◆ **Фрагмент текста**:
◆ ◆ ◆ ◆ ◆

Марр интерпретировал мысль Маркса о связи языка с действительностью по-своему. Если язык зависит от материального мира, следовательно, он представляет явление надстроечное, хотя в работах Маркса язык нигде не характеризуется как надстройка. Из тезиса «язык – надстройка» Марр делал далеко идущие выводы. Если язык надстройка, то его развитие целиком и полностью определяется развитием экономических формаций. Язык является классовым по своей природе, поскольку всякая надстройка классова. Если мышление выражается при помощи языка, то, стало быть, и мышление человека является классовым. Развитие языка совершается путем скачков и взрывов, поскольку смена одной надстройки другой также представляет скачок.

Во время знаменитой дискуссии 1950 г. антимарксистская сущность многих марристских увязок явлений языка с историей общества была разоблачена. Однако сам общеметодологический принцип о необходимости этой увязки сохранился. Известный тезис о том, что язык и законы его развития можно понять лишь в том случае, если он изучается в неразрывной связи с историей народа и сейчас провозглашается как основной тезис марксистского языкознания.

О.С. Ахманова в одной из своих статей заявляет, что

«советскому языкознанию (структурализм в него не включается. – Б.С.) чужд подход к языкам как своеобразным анонимным структурам, изучаемым вне всякой связи с тем человеческим коллективом, который является их носителем и от общественной структуры которого и исторических условий существования этот язык неотделим»[289].

По нашему глубокому убеждению, все вышеприведенные высказывания являются ярким свидетельством того положения, когда методологический принцип формируется гораздо раньше познания характерных особенностей изучаемого объекта. Здесь явно отождествляются такие гуманитарные науки, как языкознание, история, философия, литературоведение, искусствоведение, история литературного языка и т.п.

Действительно, если мы будем изучать литературные произведения или определенные философские направления вне истории, без учета своеобразия различных исторических эпох, без изучения различных влияний, веяний и т.п., то мы ровным счетом ничего в них не поймем. Мы ничего не поймем в сущности Октябрьской революции, если будем рассматривать это явление без исторического фона, без влияния движущих сил революции и изучения тех исторических условий и факторов, которые ее породили.

Язык – исключительно сложное явление. Среди явлений, служащих объектом различных наук, трудно найти объект, который хотя бы в отдаленной степени напоминал человеческий язык. Язык можно изучать с самых различных точек зрения и в самых различных аспектах с помощью различных наук.

Существует азбучная истина: язык – средство общения. Без общения нет человеческого общества. Следовательно, язык – ярко выраженное общественное явление. На этом основании некоторые языковеды делают неправильный вывод, что язык или только, или преимущественно должен изучаться методами гуманитарных наук. На самом деле вопрос о том, чем должна заниматься данная наука и какие методы она должна использовать, определяется не столько функциями объекта, сколько его особенностями и свойствами – иначе говоря, его природой. В языке самым причудливым образом переплетаются законы чисто естественные, биологические, с законами общественными и специфическими законами лингвомеханики, законами образования языковых структур и типов. Наиболее правильным ответом на вопрос, связан ли язык с историей общества, будет: «И связан и не связан».

◆ ◆ ◆ ◆ ◆

◆ **Задание 1**:
Перепишите из фрагмента о взглядах Марра на язык всё от слов «По нашему глубокому» и до слов «которые ее породили.» включительно.
◆ **Задание 2**:
Каким по своей природе является язык, по мнению Марра, согласно фрагменту о взглядах Марра на язык?
Данные здесь никакой роли не играют.

◆ **Исходные данные**:

◆ ◆ ◆ ◆ ◆

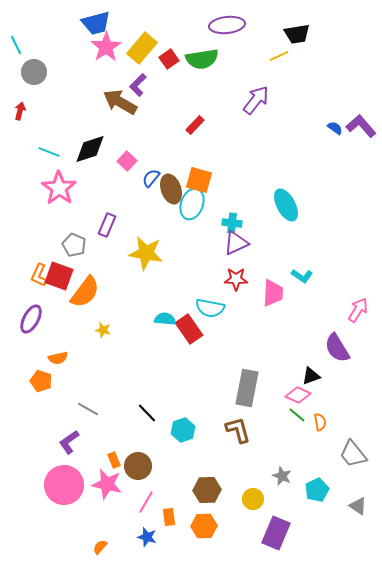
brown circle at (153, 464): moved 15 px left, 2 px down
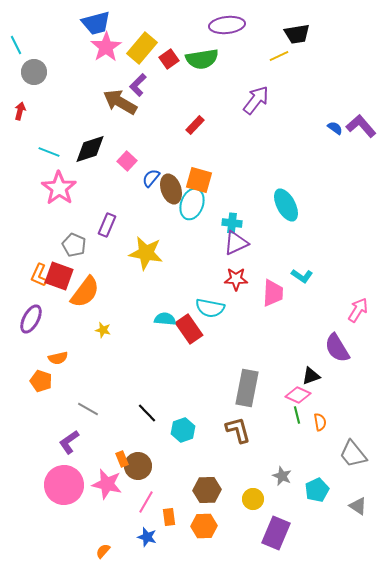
green line at (297, 415): rotated 36 degrees clockwise
orange rectangle at (114, 460): moved 8 px right, 1 px up
orange semicircle at (100, 547): moved 3 px right, 4 px down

◆ ◆ ◆ ◆ ◆

◆ **Результат 1**:
По нашему глубокому убеждению, все вышеприведенные высказывания являются ярким свидетельством того положения, когда методологический принцип формируется гораздо раньше познания характерных особенностей изучаемого объекта. Здесь явно отождествляются такие гуманитарные науки, как языкознание, история, философия, литературоведение, искусствоведение, история литературного языка и т.п.

Действительно, если мы будем изучать литературные произведения или определенные философские направления вне истории, без учета своеобразия различных исторических эпох, без изучения различных влияний, веяний и т.п., то мы ровным счетом ничего в них не поймем. Мы ничего не поймем в сущности Октябрьской революции, если будем рассматривать это явление без исторического фона, без влияния движущих сил революции и изучения тех исторических условий и факторов, которые ее породили.

◆ **Результат 2**:
Классовым, поскольку всякая надстройка классова.